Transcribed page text
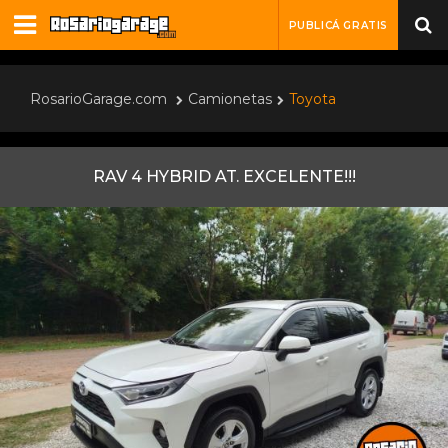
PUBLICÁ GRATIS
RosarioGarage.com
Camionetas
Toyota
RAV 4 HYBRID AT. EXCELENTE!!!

---

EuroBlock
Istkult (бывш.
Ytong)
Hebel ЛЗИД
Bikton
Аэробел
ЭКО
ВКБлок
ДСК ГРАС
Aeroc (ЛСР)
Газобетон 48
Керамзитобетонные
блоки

* What the exercise asks:
Echo the lines from the line with "PUBLICÁ GRATIS" to the line with "RAV 4 HYBRID AT. EXCELENTE!!!", both included.

* Exercise response:
PUBLICÁ GRATIS
RosarioGarage.com
Camionetas
Toyota
RAV 4 HYBRID AT. EXCELENTE!!!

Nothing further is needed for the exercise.